Top moments from Luka Dončić’s Dallas return: Lakers star tears up during tribute, then scores 45 on old team
Sam Quinn
But to grapple with your decision internally and live every day with what has to be an ever-growing boulder of regret in the pit of your stomach, and to have it shoved in your face like it was Wednesday night as Dončić and the Lakers cruised to a 15-point victory, are two very different kinds of pain. Wednesday night was a form of torture. In an arena full of “Fire Nico” energy, Harrison, though he would never admit as much, had to be hoping for at least a pedestrian Dončić performance, if not something leaning more toward a stinker.
That was never going to happen. If you thought for one second that Luka was going to lay an egg in this game, you’re as delusional as the people who traded him. Dončić is about as bankable of a big-stage star as exists in the basketball world. Contextually, a lot of descriptions can be applied to the 31 points he poured in over his 18 first-half minutes, but surprising isn’t one of them.
Outside of the Dallas organization, you would be hard-pressed to find anyone who wasn’t rooting for Dončić to keep piling on the points in this one. Fifty, sixty, even seventy felt possible with the way he had it rolling early. It didn’t quite play out that way, but after a relatively quiet six-point third quarter, Dončić fittingly put things to bed with seven closing points over a two-minute stretch before exiting to a rousing ovation.
It was that way all night. It felt like a road game for Dallas as fans cheered Dončić’s every shot. By the end it was clear: This is still Luka’s house.
Meanwhile, that “Fire Nico” chorus? It literally broke out immediately after the opening tip. These people had poor Nico peeking out from the back tunnel like the Politburo when the “Rocky” chants broke out in Russia.
That picture says a thousand words. That is a man stewing in regret, no matter what he says for the cameras. Wednesday night was salt in an already festering wound. Again, quietly regretting your decision to dump your Hall-of-Fame ex is brutal enough from afar, but when he or she walks back into your house looking like a million bucks, that’s full-on meltdown material.

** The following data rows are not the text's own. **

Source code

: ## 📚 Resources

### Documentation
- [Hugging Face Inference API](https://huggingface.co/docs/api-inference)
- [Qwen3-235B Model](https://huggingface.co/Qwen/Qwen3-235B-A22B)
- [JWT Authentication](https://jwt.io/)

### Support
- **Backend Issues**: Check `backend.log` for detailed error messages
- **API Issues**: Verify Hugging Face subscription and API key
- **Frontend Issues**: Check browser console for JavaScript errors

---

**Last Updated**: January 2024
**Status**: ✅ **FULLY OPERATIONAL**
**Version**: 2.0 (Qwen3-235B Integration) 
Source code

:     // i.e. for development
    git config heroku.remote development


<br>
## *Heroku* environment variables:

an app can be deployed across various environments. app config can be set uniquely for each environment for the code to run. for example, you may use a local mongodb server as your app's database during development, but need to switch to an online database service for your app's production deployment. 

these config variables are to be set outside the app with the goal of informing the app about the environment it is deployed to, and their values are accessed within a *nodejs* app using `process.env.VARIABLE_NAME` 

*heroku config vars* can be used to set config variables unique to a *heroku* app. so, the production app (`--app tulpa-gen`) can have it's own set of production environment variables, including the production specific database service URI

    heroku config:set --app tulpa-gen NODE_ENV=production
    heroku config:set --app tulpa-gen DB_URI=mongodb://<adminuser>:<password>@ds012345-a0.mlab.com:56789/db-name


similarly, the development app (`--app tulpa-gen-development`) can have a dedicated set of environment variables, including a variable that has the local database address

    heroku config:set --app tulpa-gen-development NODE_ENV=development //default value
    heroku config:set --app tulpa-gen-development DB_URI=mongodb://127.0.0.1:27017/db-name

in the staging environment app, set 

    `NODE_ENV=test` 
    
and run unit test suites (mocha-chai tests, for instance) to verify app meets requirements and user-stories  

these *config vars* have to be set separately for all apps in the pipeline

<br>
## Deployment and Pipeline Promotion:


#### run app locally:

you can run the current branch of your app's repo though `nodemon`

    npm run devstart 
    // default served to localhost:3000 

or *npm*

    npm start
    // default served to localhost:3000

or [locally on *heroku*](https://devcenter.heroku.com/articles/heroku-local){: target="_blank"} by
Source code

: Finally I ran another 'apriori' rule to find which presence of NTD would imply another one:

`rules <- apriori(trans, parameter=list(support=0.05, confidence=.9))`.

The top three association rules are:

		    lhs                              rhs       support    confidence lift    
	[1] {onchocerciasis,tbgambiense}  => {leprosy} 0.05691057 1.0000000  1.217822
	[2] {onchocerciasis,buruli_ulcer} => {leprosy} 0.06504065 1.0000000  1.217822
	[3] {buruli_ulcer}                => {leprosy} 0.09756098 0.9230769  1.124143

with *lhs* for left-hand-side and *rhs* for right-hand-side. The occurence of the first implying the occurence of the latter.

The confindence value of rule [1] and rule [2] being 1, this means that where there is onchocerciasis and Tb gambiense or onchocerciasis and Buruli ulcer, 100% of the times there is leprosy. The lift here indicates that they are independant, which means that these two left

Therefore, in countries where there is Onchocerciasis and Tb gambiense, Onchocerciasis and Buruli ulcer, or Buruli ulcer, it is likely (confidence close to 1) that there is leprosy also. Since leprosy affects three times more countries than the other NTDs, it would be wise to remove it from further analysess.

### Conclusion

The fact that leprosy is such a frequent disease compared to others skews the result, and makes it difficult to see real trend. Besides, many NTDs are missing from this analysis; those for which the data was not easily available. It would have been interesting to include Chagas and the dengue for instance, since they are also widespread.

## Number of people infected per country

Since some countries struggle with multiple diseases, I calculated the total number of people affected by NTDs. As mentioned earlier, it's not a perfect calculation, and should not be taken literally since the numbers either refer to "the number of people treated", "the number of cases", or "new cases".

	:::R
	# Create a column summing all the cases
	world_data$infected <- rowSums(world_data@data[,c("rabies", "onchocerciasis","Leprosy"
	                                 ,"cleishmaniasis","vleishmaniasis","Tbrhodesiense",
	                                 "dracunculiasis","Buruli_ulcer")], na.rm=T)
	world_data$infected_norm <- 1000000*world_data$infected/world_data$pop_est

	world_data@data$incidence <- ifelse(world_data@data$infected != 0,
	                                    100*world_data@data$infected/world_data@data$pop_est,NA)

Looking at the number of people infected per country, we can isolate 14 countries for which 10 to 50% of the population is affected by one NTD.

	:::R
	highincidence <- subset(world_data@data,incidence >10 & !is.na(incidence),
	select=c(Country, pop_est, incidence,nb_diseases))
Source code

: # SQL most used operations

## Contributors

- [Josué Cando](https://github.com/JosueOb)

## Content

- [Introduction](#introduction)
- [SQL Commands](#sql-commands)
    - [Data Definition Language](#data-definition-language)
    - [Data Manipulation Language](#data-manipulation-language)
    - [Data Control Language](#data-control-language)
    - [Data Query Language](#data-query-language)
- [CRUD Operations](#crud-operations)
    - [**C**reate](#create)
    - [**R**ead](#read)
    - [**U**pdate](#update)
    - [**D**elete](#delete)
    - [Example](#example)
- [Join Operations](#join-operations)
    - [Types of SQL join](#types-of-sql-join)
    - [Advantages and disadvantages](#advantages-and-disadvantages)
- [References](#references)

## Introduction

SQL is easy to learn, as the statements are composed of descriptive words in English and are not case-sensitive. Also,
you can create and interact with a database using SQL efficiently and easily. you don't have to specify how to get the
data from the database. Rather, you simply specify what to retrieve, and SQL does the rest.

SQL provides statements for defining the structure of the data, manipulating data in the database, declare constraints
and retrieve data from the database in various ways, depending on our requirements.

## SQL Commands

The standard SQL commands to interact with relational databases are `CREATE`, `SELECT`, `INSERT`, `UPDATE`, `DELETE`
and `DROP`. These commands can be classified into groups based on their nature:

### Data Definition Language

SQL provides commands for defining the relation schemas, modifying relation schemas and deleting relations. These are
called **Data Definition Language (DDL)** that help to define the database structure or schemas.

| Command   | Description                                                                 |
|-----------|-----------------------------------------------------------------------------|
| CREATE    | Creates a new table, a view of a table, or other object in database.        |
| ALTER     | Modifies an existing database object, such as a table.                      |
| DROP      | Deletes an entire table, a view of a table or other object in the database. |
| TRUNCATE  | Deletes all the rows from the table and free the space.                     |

I hate to say it, but it serves Harrison and everyone else who had a say in this deal right. They deserved to have to watch Dončić do what he did Wednesday night in their house. And they better get used to it, because the Lakers damn sure aren’t going to give Dončić away the way Dallas did.
To the contrary, Dončić is going to be showing up in Dallas for two games every season for years to come, and you can bet he’s going to come into every one of them carrying the same hammer he had on Wednesday night.
This is going to be a recurring Nico nightmare, and a relentless reminder that it’s often those who aim to outsmart the room who end up looking the most foolish.